Dieser gestaltet sich beim Zwift Ride denkbar einfach - und ist innerhalb unseres Tests in Sachen Simplizität nur mit dem TrueKinetix TrueTrainer vergleichbar. Im Nu hat man Rahmen und Trainer miteinander kombiniert, ein simples Schablonen-System macht die Einstellung auf die richtige...
Weitere Informationen und Tipps
Das Angebot an geeigneten Sportgeräten ist groß. Ein Indoor Bike simuliert im Großen und Ganzen Trainingsfahrten mit einem Rennrad oder Mountainbike. Nun kommt hinzu, dass die auf Indoor Bikes verbauten Computer verschiedene Trainingsprogramme simulieren können, also den Widerstand automatisch in bestimmten Intervallen bzw. Abstufungen variieren. Zudem lassen sich in der Regel verschiedene Tempi und die Trainingsdauer vorher konfigurieren.
Dazu kommt das Training nach Herzfrequenz. Einige Bikes sind mit am Lenker fest verbauten Herzfrequenzsensoren ausgestattet, andere können per Bluetooth mit Herzfrequenz-Brustgurten verbunden werden. Hersteller von Indoor Cycling Bikes haben sich viel einfallen lassen, um potenzielle Käufer von ihren Produkten zu überzeugen. Allein die Formenvielfalt ist erstaunlich, kein Indoor Bike gleicht dem anderen. Klick-Pedale, die mit dem Marktführer, dem Shimano Pedaling System (SPD) kompatibel sind, gehören zum Standard.
Die Indoor Bikes unterscheiden sich im Test besonders im Preis. Nach oben sind kaum Grenzen gesetzt, wobei die günstigsten Indoor Bikes im Test rund 700 Euro kosten. Rein optisch bemerkt man die Unterschiede schon hinsichtlich der Displayqualität und den integrierten Multimediafunktionen. Das Fahrgefühl unterscheidet sich übrigens ebenfalls von Bike zu Bike. Luxusmodelle wie das TrueKinetix TrueBike sind etwa mit einem KI-Widerstand ausgestattet, der Fahrstrecken sehr exakt und realitätsnah abbilden kann.

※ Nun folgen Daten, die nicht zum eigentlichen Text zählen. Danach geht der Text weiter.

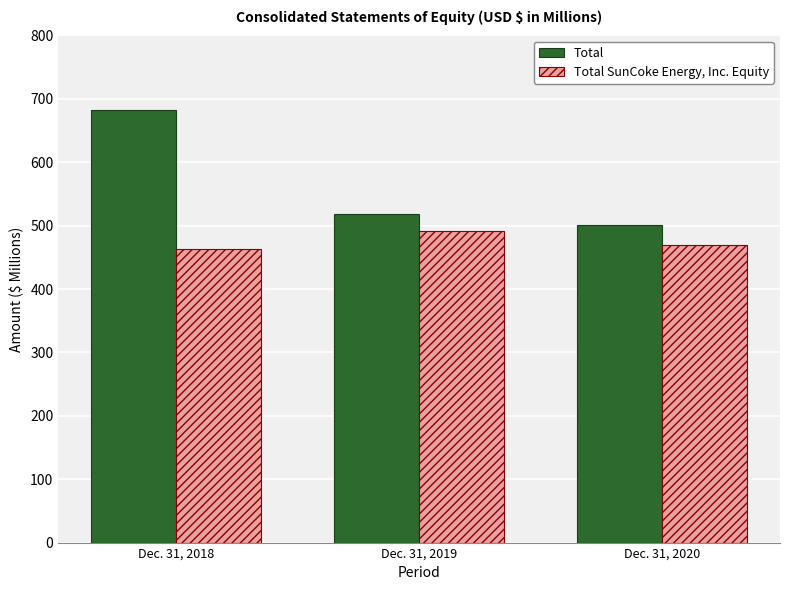

At which category is the sum across all series the highest?

Dec. 31, 2018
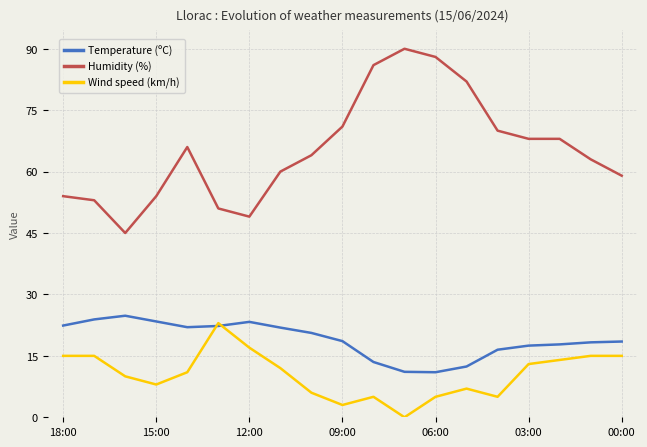

How many intersections are there between Wind speed (km/h) and Temperature (ºC)?

2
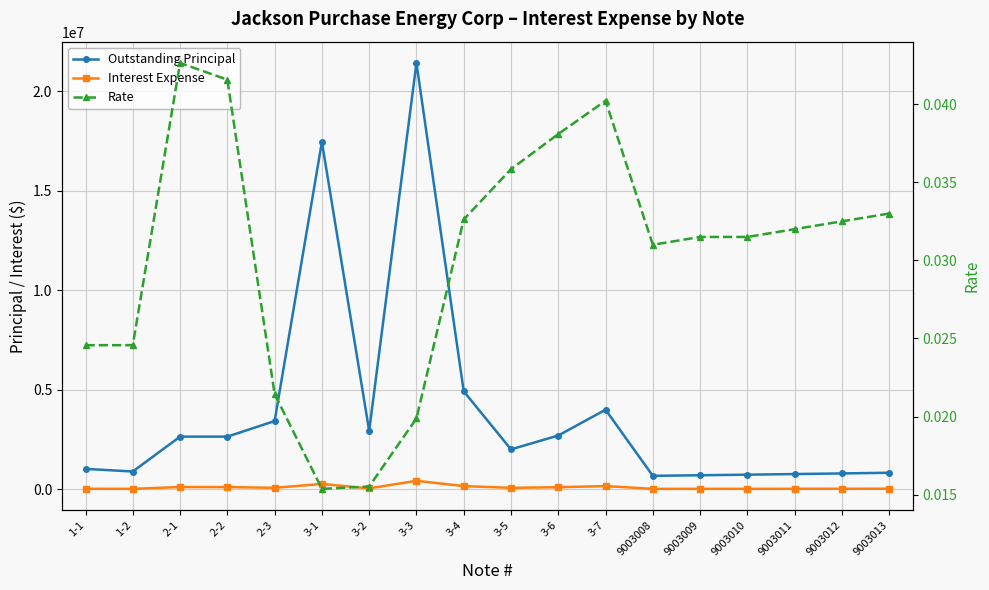

How many lines are shown in the chart?

3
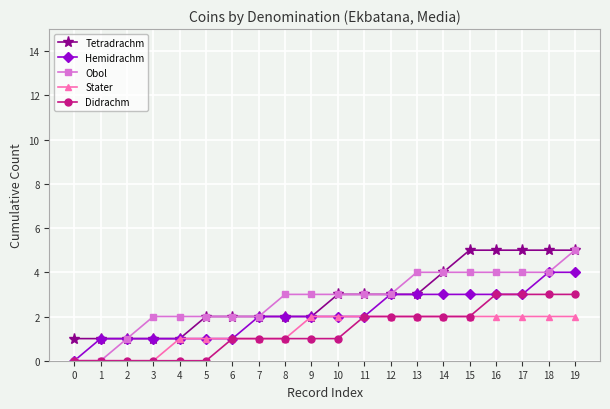

Between 0 and 19, which series saw the biggest shift?

Obol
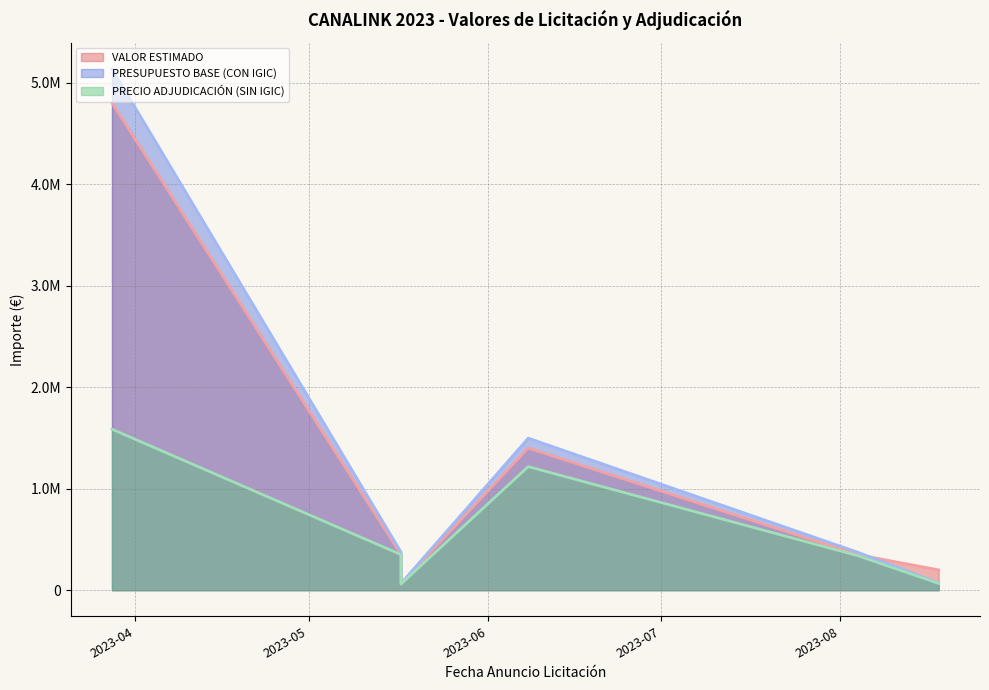

How many categories are shown in the chart?

6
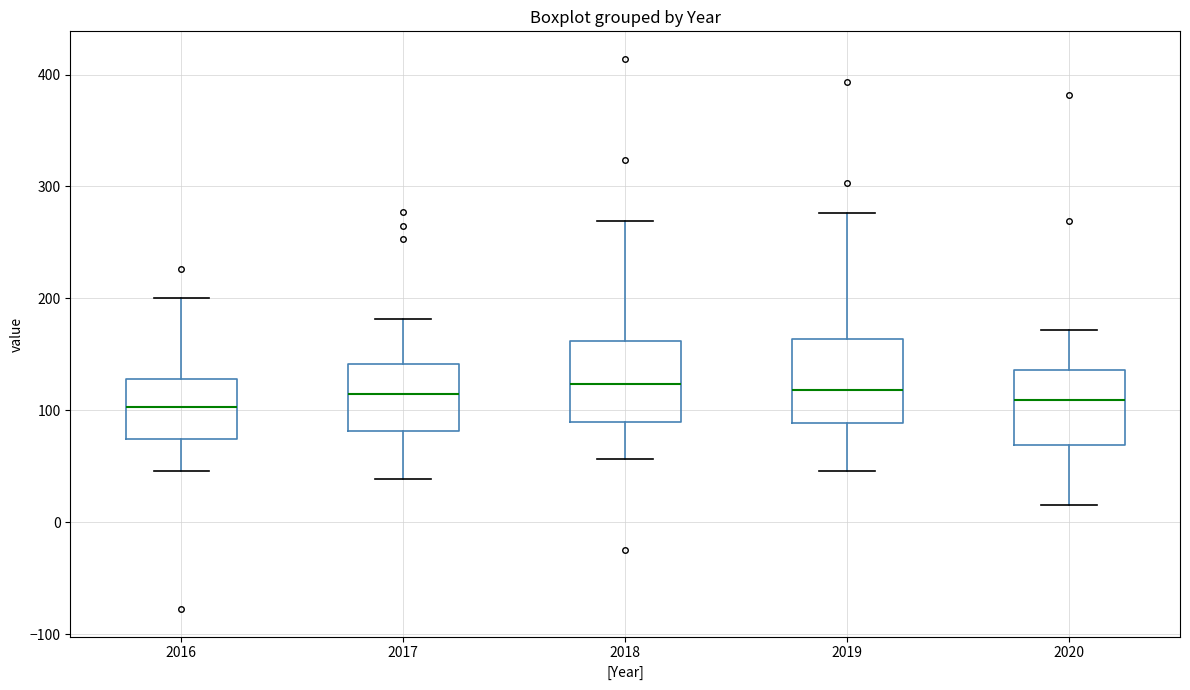

Reading left to right, read every box against the y-axis: the position of its median line, the range the box covers, and the ends of its whiskers. The values are not printed on the chart, so give them approximately, as read against the axis.

2016: median 100, box 70 to 130, whiskers 50 to 200
2017: median 110, box 80 to 140, whiskers 40 to 180
2018: median 120, box 90 to 160, whiskers 60 to 270
2019: median 120, box 90 to 160, whiskers 50 to 280
2020: median 110, box 70 to 140, whiskers 20 to 170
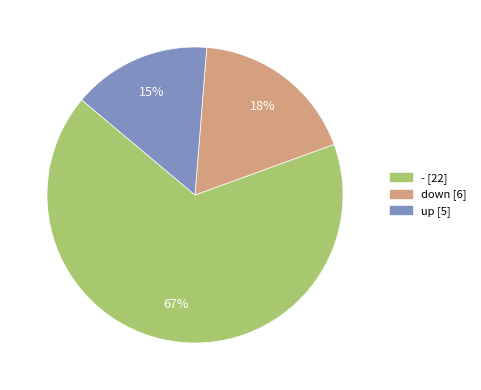

What is the ratio of the value at down to the value at -?

0.3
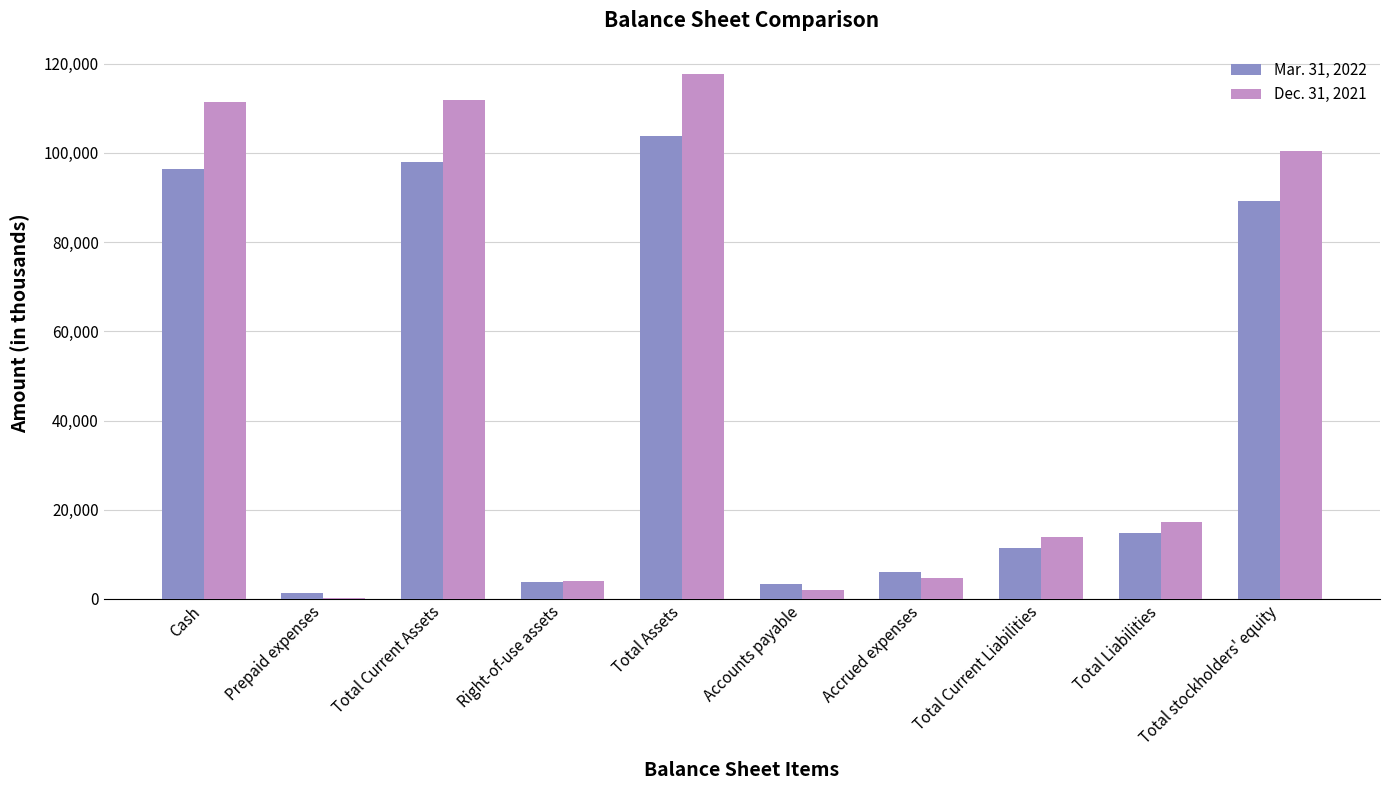

The value of Dec. 31, 2021 at Total Current Assets is 199124. True or false?

False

Speediance und Peloton etwa legen den Fokus auf das interaktive Training in Online-Kursen. Dort kann man mit Freunden virtuell radeln - was den ein oder anderen sicherlich motivieren wird. Die Kehrseite: Will man solche Trainingswelten vollumfänglich nutzen, muss man eine Monatsgebühr zahlen. Indoor Bikes, die keine App-Konnektivität aufweisen, gehören der Vergangenheit an. Durch die Verbindung mit Trainings-Apps wie Zwift und Kinomap lässt sich der Trainingsspaß deutlich erweitern - wobei das noch stark untertrieben ist.
Wohingegen die meisten Displays maximal Balkendiagramme oder simple Animationen wiedergeben können, zaubert z. B. Virtuelle Trainingswelten - bei Zwift »Watopia« genannt - laden zum Auskundschaften ein. Im virtuellen Raum misst man sich mit anderen »Zwiftern« und integriert somit den kompetitiven Aspekt ins Training.
Bisher gibt es keine seriösen Testberichte zu unserem Testsieger. Die Stiftung Warentest hat bislang auch keine Indoor Bikes getestet.